■ Задание 1 ■
Перескажите в виде краткого списка абзац отрывка, начинающийся словами «Привлекая материалы допросов», сохранив его основные факты.
■ Задание 2 ■
Пожалуйста, продолжите отрывок о брошюре Кичкасова и антисоветской деятельности в Финляндии, начиная сразу после его последнего предложения.

Финляндия, в которой власть в течение последнего года принадлежала социал-демократам, как раз в течение этого периода стала на путь явной поддержки открытой антисоветской деятельности, причем деятельности самой подлой, самой кровавой, самой реакционной части эмиграции. Она предоставила в распоряжение ее не только свою территорию, но и материальные ресурсы (оружие, снаряжение), но и людей (проводников, инструкторов), но и весь организационный и технический аппарат своих воинских штабов, превратив, таким образом, «социал-демократическую» Финляндию в плацдарм для развертывания контрреволюционных сил против СССР. Этот урок процесса должен быть особенно учтен, и трудящиеся советских республик, конечно, не забудут его [477] .

Привлекая материалы допросов Савинкова, Эльвенгрена и Рейли, брошюра Кичкасова описывала попытки покушений на советских руководителей в 1922 году, указывала на причастность Торгово-Промышленного Союза в Париже к финансированию и организации этих действий, подчеркивала тесные связи, установленные между белоэмигрантскими группами и британской разведкой после прихода к власти консервативного правительства в 1924 году, приводила письмо Рейли к Н. Н. Бунакову (1925), выдвигавшее программу террора как единственного пути свержения власти большевиков, и констатировала превращение Финляндии с весны 1927 года в очаг антисоветской деятельности. Со ссылкой на показания Болмасова она назвала М. В. Захарченко-Шульц агентом финской разведки.

■ Исходный материал ■

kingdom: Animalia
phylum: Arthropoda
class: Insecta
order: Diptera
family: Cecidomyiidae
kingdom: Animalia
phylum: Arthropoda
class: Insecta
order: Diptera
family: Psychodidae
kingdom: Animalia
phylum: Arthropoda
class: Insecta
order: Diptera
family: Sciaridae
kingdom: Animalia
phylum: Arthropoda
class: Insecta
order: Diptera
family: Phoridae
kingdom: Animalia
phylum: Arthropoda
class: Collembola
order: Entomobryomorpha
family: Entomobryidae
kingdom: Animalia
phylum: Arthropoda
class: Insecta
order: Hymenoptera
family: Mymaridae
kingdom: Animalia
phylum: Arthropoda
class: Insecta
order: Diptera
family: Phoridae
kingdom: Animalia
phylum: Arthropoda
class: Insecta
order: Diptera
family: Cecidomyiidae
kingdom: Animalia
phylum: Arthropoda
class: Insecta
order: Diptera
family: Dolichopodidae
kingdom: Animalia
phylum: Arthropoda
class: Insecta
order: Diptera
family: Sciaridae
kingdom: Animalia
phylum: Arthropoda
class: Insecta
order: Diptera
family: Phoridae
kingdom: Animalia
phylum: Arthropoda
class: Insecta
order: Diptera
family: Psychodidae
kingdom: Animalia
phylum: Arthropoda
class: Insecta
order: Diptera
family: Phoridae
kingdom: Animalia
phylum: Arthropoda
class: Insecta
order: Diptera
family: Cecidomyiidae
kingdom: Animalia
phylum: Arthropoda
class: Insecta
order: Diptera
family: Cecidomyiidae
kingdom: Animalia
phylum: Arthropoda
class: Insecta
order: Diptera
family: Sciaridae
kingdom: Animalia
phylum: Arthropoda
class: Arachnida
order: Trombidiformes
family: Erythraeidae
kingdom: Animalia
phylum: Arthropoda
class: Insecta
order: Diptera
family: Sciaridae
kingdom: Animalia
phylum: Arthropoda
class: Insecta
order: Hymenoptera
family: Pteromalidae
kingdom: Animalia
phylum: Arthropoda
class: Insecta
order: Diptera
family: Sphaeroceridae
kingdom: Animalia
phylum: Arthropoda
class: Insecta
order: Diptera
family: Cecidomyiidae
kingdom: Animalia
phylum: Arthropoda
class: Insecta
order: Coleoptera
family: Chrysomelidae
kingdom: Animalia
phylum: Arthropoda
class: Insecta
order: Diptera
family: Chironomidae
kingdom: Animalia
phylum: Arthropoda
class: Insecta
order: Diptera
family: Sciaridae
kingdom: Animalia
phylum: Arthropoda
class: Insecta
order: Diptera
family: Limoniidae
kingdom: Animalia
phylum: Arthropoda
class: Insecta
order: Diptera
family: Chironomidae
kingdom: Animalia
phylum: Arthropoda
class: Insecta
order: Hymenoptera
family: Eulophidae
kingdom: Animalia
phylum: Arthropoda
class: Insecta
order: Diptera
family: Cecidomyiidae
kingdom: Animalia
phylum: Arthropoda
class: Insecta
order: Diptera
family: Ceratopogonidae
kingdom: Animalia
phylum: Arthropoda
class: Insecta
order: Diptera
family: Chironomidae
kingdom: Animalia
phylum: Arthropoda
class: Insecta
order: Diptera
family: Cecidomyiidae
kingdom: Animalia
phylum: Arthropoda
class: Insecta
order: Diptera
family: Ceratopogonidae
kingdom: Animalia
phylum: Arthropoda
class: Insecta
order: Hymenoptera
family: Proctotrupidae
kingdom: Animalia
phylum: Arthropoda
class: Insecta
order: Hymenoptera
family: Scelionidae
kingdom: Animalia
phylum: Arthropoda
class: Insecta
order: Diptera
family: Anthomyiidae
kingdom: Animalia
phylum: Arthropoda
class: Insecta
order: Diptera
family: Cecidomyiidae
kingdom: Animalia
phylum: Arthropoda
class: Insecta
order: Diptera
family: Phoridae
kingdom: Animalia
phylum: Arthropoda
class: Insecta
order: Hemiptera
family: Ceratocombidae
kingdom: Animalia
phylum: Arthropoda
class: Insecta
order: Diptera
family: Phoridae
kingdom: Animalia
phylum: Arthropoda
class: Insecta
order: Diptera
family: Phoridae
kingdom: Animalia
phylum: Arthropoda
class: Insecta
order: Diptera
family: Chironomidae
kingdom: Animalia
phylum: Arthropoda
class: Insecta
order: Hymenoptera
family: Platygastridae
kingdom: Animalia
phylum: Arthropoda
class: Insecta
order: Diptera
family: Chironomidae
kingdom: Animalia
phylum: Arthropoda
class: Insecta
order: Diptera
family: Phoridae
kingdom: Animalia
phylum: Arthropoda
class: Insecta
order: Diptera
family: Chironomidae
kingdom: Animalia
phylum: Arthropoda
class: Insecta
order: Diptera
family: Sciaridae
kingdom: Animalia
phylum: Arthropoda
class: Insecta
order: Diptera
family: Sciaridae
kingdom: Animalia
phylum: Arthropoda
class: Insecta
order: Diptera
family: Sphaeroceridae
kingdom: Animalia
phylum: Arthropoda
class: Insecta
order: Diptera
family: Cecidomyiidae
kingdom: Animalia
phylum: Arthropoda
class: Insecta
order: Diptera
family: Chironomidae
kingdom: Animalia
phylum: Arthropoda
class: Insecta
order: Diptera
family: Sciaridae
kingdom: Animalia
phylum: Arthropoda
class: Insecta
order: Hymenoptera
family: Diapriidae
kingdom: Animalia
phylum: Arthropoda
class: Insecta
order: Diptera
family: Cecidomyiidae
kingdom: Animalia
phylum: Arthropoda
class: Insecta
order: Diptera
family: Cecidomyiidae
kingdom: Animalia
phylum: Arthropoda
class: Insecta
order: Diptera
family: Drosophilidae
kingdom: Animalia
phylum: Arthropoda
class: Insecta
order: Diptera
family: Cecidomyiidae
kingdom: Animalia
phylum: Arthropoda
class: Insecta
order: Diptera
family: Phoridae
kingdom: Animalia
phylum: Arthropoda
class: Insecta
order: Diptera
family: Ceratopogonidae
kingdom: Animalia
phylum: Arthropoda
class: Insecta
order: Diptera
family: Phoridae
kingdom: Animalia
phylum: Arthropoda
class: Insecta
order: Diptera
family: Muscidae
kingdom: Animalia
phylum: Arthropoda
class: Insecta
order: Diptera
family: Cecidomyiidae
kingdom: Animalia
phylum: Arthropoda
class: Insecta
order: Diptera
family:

■ Ответ 1 ■
Брошюра Кичкасова, опираясь на материалы допросов Савинкова, Эльвенгрена и Рейли:
- описывала попытки покушений на советских руководителей в 1922 году;
- указывала на причастность Торгово-Промышленного Союза в Париже к финансированию и организации этих действий;
- подчеркивала тесные связи белоэмигрантских групп с британской разведкой после прихода к власти консервативного правительства в 1924 году;
- приводила письмо Рейли к Н. Н. Бунакову (1925) с программой террора как единственного пути свержения власти большевиков;
- констатировала, что с весны 1927 года Финляндия превратилась в очаг антисоветской деятельности;
- со ссылкой на показания Болмасова называла М. В. Захарченко-Шульц агентом финской разведки.

■ Ответ 2 ■
Замечательно, что при этом в брошюре была опубликована фотография с подписью: «М. В. Захарченко-Шульц — организатор террористических групп в Финляндии и участница покушения на взрыв общежития сотрудников ОГПУ в Москве. Убита 19 июня 1927 г. при перестрелке с красноармейцами в районе ст. Дретунь» (стр. 36), — изображавшая молодую улыбающуюся женщину, не имевшую ничего общего (по словам знавших ее лиц в эмиграции) с реальной представительницей Кутеповской организации в Москве. Другими словами, портрет был помещен в каких-то дезинформационных целях, тем более явных, что подлинная фотография М. В. Захарченко, предоставленная генералом А. П. Кутеповым, была к тому времени уже хорошо известна: она была напечатана при статье Н. А. Цурикова в газете П. Б. Струве Россия 12 ноября. Какова цель такого «иконографического» поединка, развернувшегося на страницах эмигрантской и советской печати? Ответ, возможно, состоит в том, что эта борьба была частью закулисной игры вокруг руководителя финляндской боевой группы Кутепова Г. Н. Радковича, в сентябре пославшего письмо в ГПУ, выражавшее веру в то, что жена его жива, и предлагавшее сотрудничество в обмен на информацию о ней. Публикация ложной фотографии могла способствовать созданию впечатления, что в перестрелке убита была другая женщина.

Но еще более затемняющим реальность было в книге Кичкасова описание майского перехода границы Захарченко и ее спутников:

Наконец, когда формирование групп закончено, постановлено было в конце мая месяца перебросить на советскую территорию первую партию. В нее входили: М. В. Захарченко-Шульц, Ларионов, Соловьев, Мономахов, Петерс, Сольский и Болмасов.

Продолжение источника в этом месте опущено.